Perjalanan pulang kami masih sama, melewati jalan berbatu dengan hutan-hutan di kiri dan kanan. Ternyata suasananya terasa indah saat terang. Demi cepat sampai di bawah, kami memutuskan untuk menembus hutan-hutan. Dan lagi-lagi saya bersyukur, karena hutan disana tidak ada monyet liar seperti di tempat perkemahan. Coba bayangkan jika di hutan juga ada monyet liar, mau lari kemana? Bersyukur itu indah, hehe. Dan satu hal yang perlu diketahui juga adalah, di daerah menuju Buper Sukamantri ini terdapat Villa milik Soeharto. Luas, megah, sayangnya tidak terawat. Tidak terasa, kami sudah sampai di bawah sekitar pukul 13.00, tepatnya di salah satu Masjid yang ada di sana. Jangan tanya mengapa waktu perjalanan pulang kami tidak berbeda dengan perjalanan saat berangkat, karena kami juga heran. Sambil beristirahat, kami memutuskan untuk sholat Dzuhur. Tidak berlama-lama, kami langsung kembali ke meeting point awal dengan menaiki taksi online. Perjalanan terasa begitu cepat dan melelahkan, namun mengesankan. Sekitar pukul 16.00 WIB kami tiba di meeting point awal. Setelah mengisi perut dan berbincang-bincang, kami berpisah dan kembali ke tempat tinggal masing-masing. Dan saya sampai rumah sekitar pukul 20.30 WIB. Melelahkan.

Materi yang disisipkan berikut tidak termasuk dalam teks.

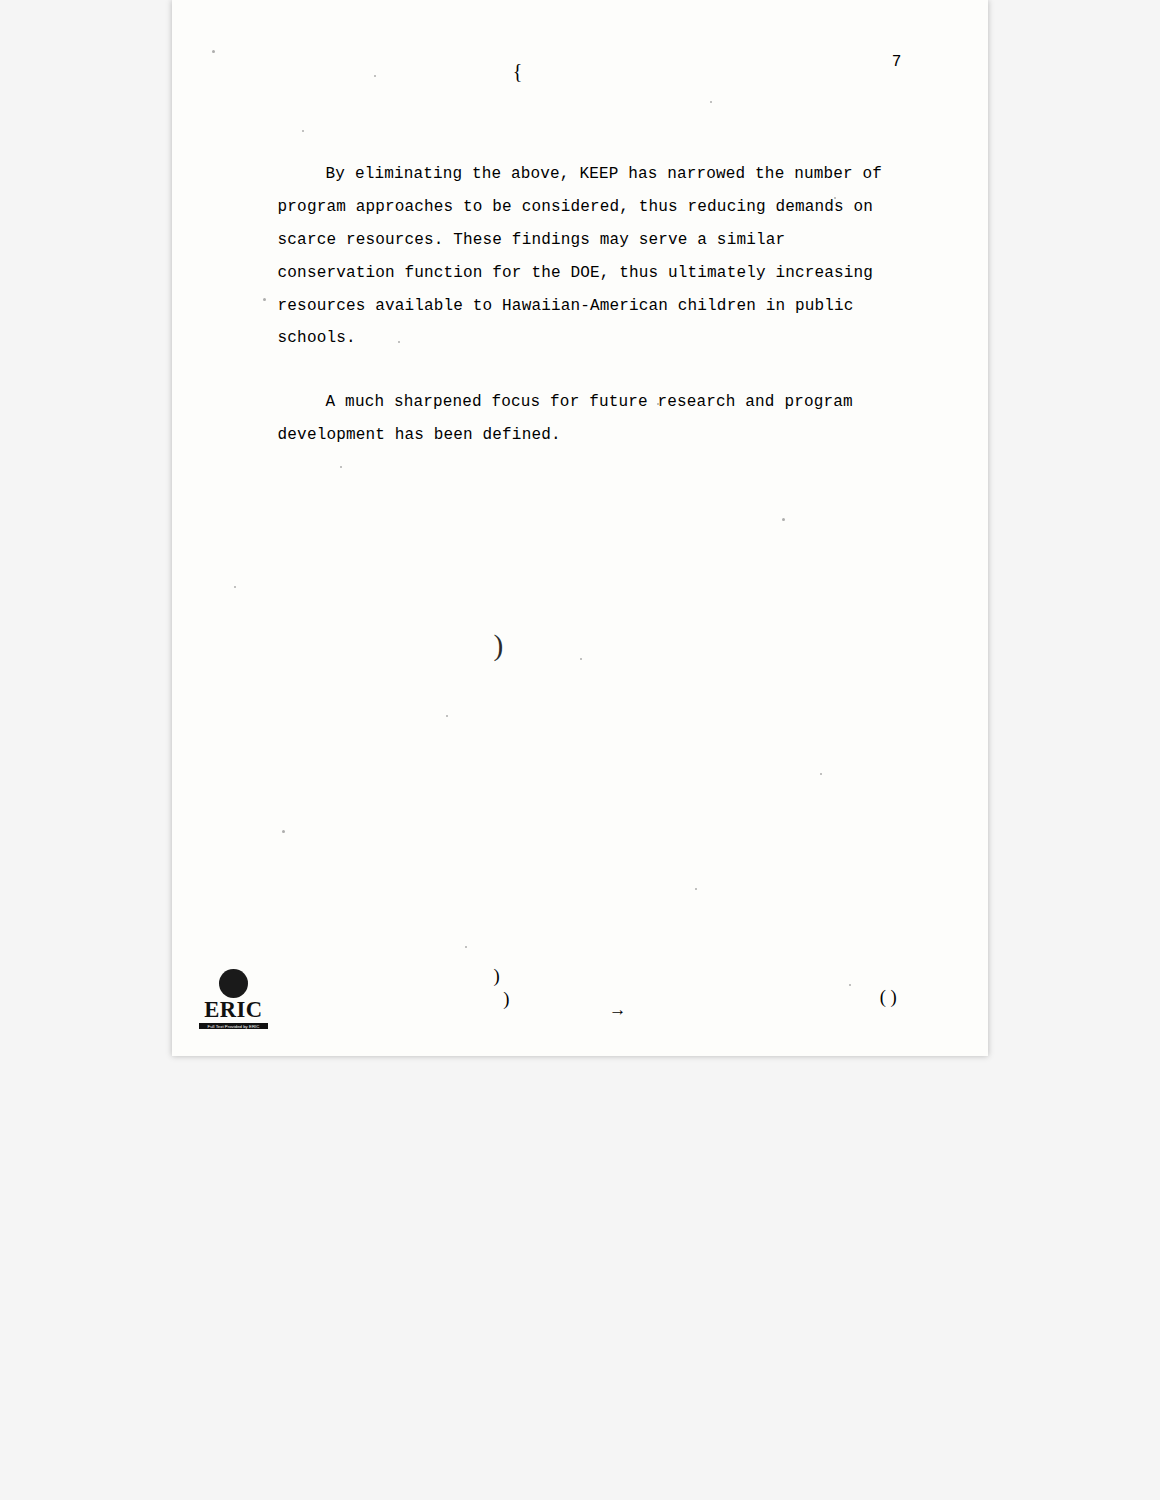7
{
By eliminating the above, KEEP has narrowed the number of program approaches to be considered, thus reducing demands on scarce resources. These findings may serve a similar conservation function for the DOE, thus ultimately increasing resources available to Hawaiian-American children in public schools.
A much sharpened focus for future research and program development has been defined.
)
)
)
→
( )
ERIC
Full Text Provided by ERIC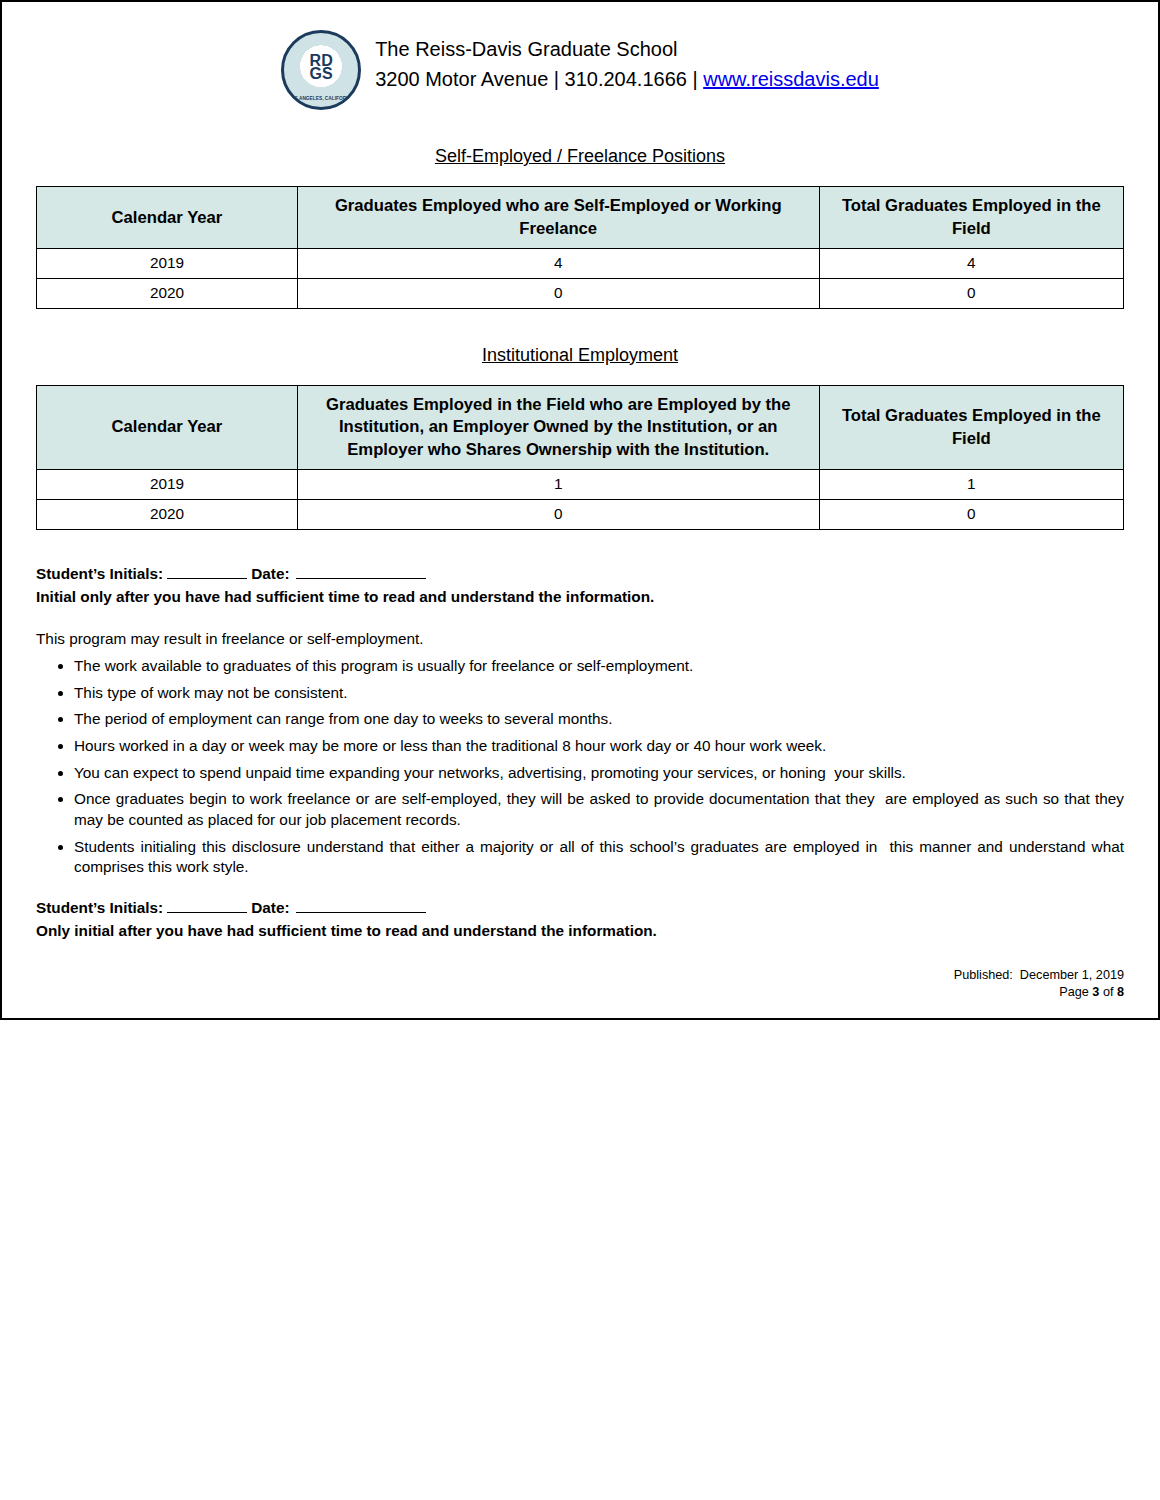RD
GS
LOS ANGELES, CALIFORNIA
The Reiss-Davis Graduate School
3200 Motor Avenue | 310.204.1666 | www.reissdavis.edu
Self-Employed / Freelance Positions
| Calendar Year | Graduates Employed who are Self-Employed or Working Freelance | Total Graduates Employed in the Field |
| --- | --- | --- |
| 2019 | 4 | 4 |
| 2020 | 0 | 0 |
Institutional Employment
| Calendar Year | Graduates Employed in the Field who are Employed by the Institution, an Employer Owned by the Institution, or an Employer who Shares Ownership with the Institution. | Total Graduates Employed in the Field |
| --- | --- | --- |
| 2019 | 1 | 1 |
| 2020 | 0 | 0 |
Student’s Initials: Date:
Initial only after you have had sufficient time to read and understand the information.
This program may result in freelance or self-employment.
The work available to graduates of this program is usually for freelance or self-employment.
This type of work may not be consistent.
The period of employment can range from one day to weeks to several months.
Hours worked in a day or week may be more or less than the traditional 8 hour work day or 40 hour work week.
You can expect to spend unpaid time expanding your networks, advertising, promoting your services, or honing your skills.
Once graduates begin to work freelance or are self-employed, they will be asked to provide documentation that they are employed as such so that they may be counted as placed for our job placement records.
Students initialing this disclosure understand that either a majority or all of this school’s graduates are employed in this manner and understand what comprises this work style.
Student’s Initials: Date:
Only initial after you have had sufficient time to read and understand the information.
Published: December 1, 2019
Page 3 of 8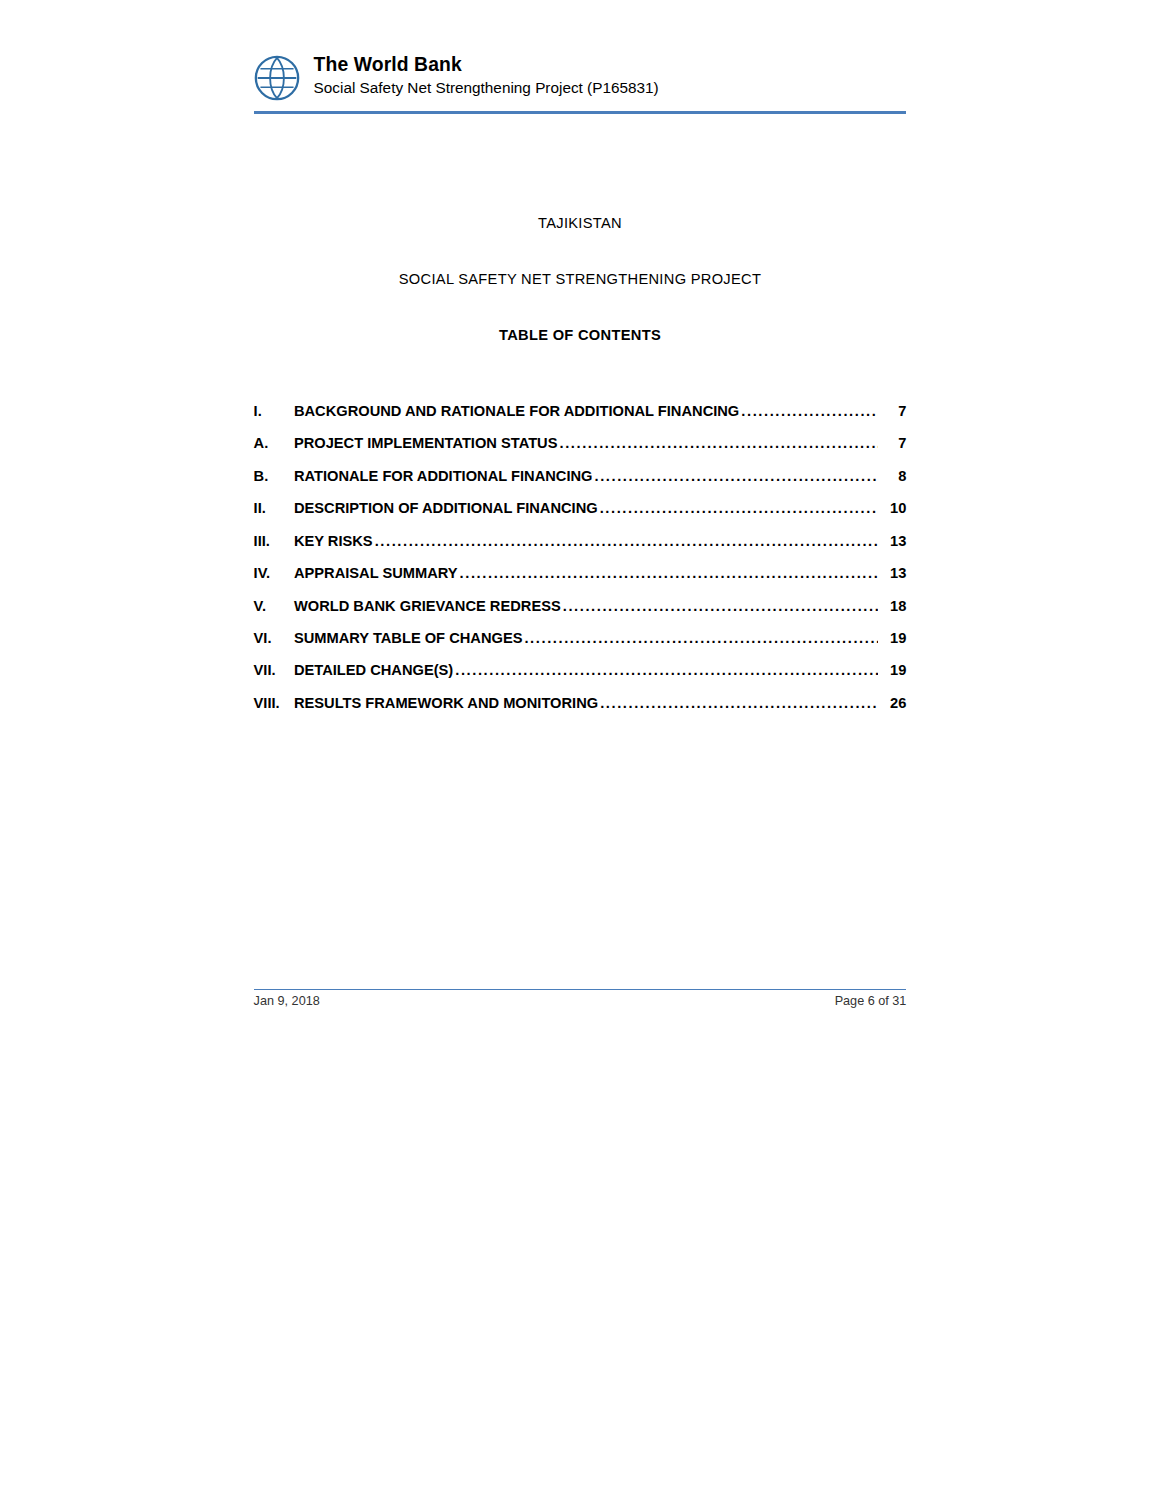The World Bank
Social Safety Net Strengthening Project (P165831)
TAJIKISTAN
SOCIAL SAFETY NET STRENGTHENING PROJECT
TABLE OF CONTENTS
I. BACKGROUND AND RATIONALE FOR ADDITIONAL FINANCING ........................................................................................................ 7
A. PROJECT IMPLEMENTATION STATUS ........................................................................................................ 7
B. RATIONALE FOR ADDITIONAL FINANCING ........................................................................................................ 8
II. DESCRIPTION OF ADDITIONAL FINANCING ........................................................................................................ 10
III. KEY RISKS ........................................................................................................ 13
IV. APPRAISAL SUMMARY ........................................................................................................ 13
V. WORLD BANK GRIEVANCE REDRESS ........................................................................................................ 18
VI. SUMMARY TABLE OF CHANGES ........................................................................................................ 19
VII. DETAILED CHANGE(S) ........................................................................................................ 19
VIII. RESULTS FRAMEWORK AND MONITORING ........................................................................................................ 26
Jan 9, 2018 Page 6 of 31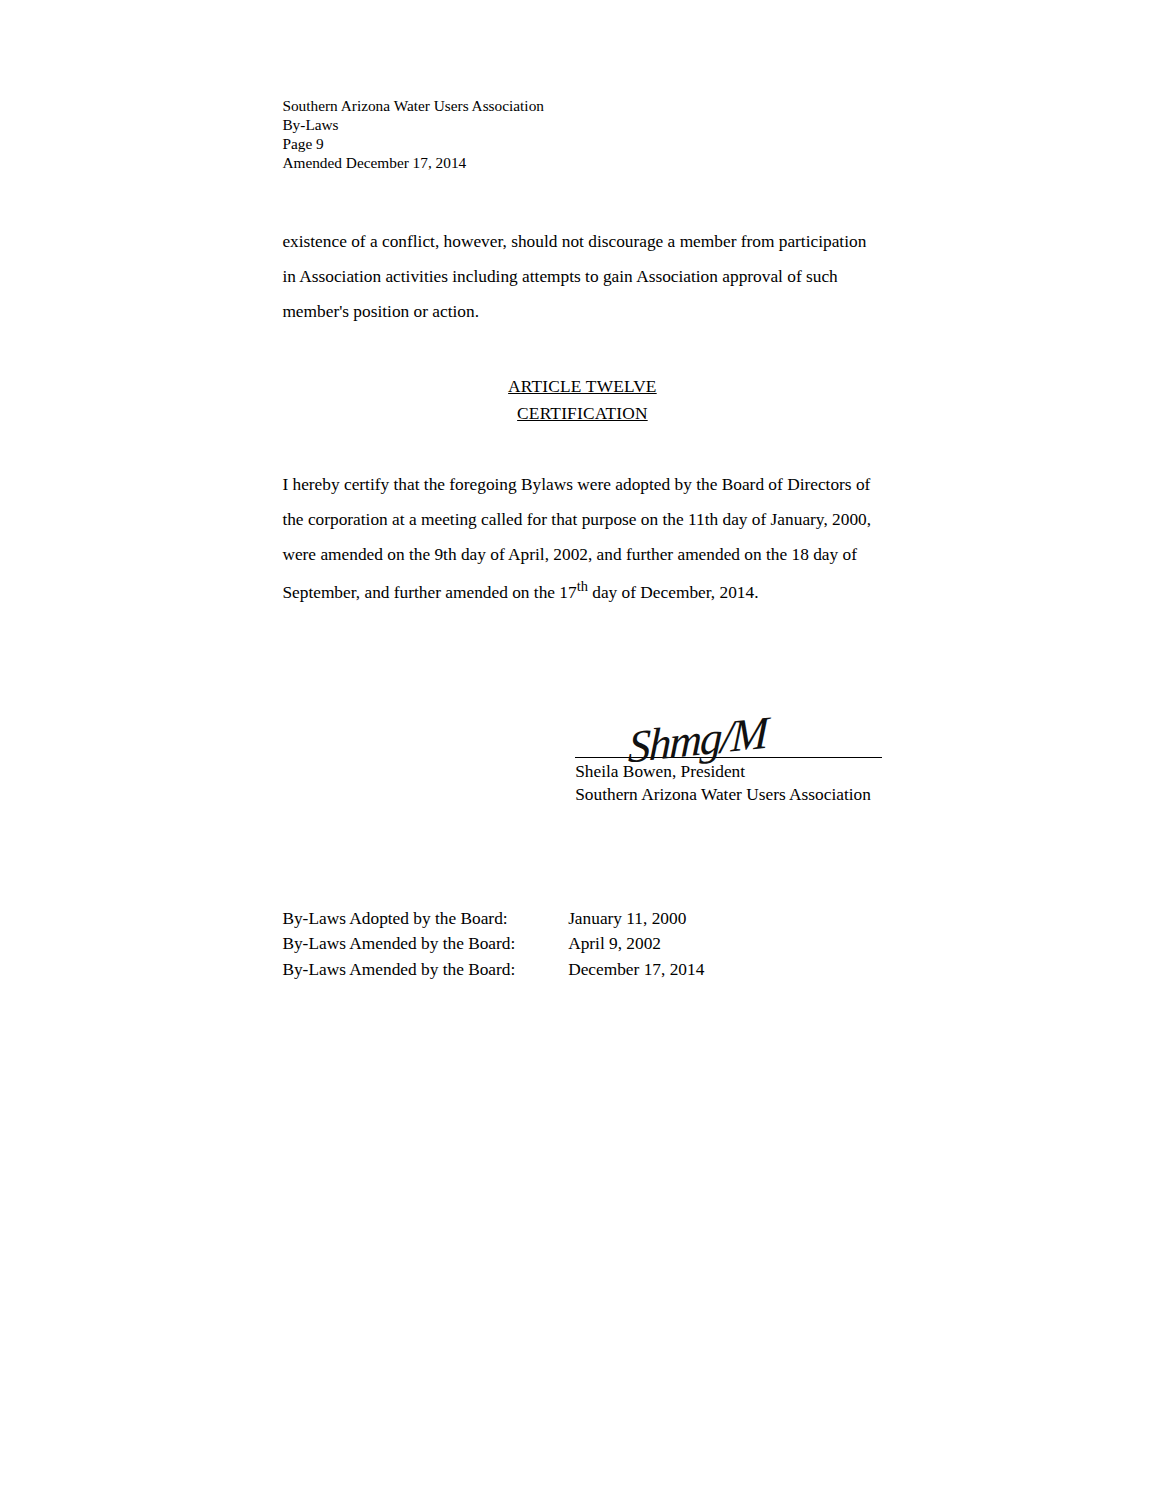Southern Arizona Water Users Association
By-Laws
Page 9
Amended December 17, 2014
existence of a conflict, however, should not discourage a member from participation in Association activities including attempts to gain Association approval of such member's position or action.
ARTICLE TWELVE
CERTIFICATION
I hereby certify that the foregoing Bylaws were adopted by the Board of Directors of the corporation at a meeting called for that purpose on the 11th day of January, 2000, were amended on the 9th day of April, 2002, and further amended on the 18 day of September, and further amended on the 17th day of December, 2014.
Shmg/M
Sheila Bowen, President
Southern Arizona Water Users Association
| By-Laws Adopted by the Board: | January 11, 2000 |
| By-Laws Amended by the Board: | April 9, 2002 |
| By-Laws Amended by the Board: | December 17, 2014 |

Liburan singkat di Sukamantri terasa sangat menyenangkan dan penuh cerita. Banyak sekali hal-hal yang bisa kami jadikan pelajaran, terutama bagaimana cara survival ketika diserang monyet, hehe. Dan saya semakin bangga dan bersyukur pernah menjadi anak Pramuka, bahkan sampai sekarang saya tetap menganggap bahwa saya anak Pramuka. Walau sebenarnya keahlian tali temali saya tidak sejago teman saya saat Pramuka di MTs dulu, tetapi setidaknya ilmu yang diajarkan Pembina saya bisa bermanfaat sampai sekarang. Terima kasih Pak Maskur. Saya juga ingin berterima kasih kepada kedua orang tua saya dan orang tua teman-teman saya yang telah mengizinkan anaknya untuk camping ceria. Jika tidak, mungkin saja kaki saya atau teman saya sudah tetanus tergigit monyet, naudzubillah. Walaupun kita perempuan bukan berarti kita tidak bisa mandiri. Justru karena kita perempuan harusnya kita belajar mandiri dan berdikari. Tapi jangan sampai melupakan kodrat.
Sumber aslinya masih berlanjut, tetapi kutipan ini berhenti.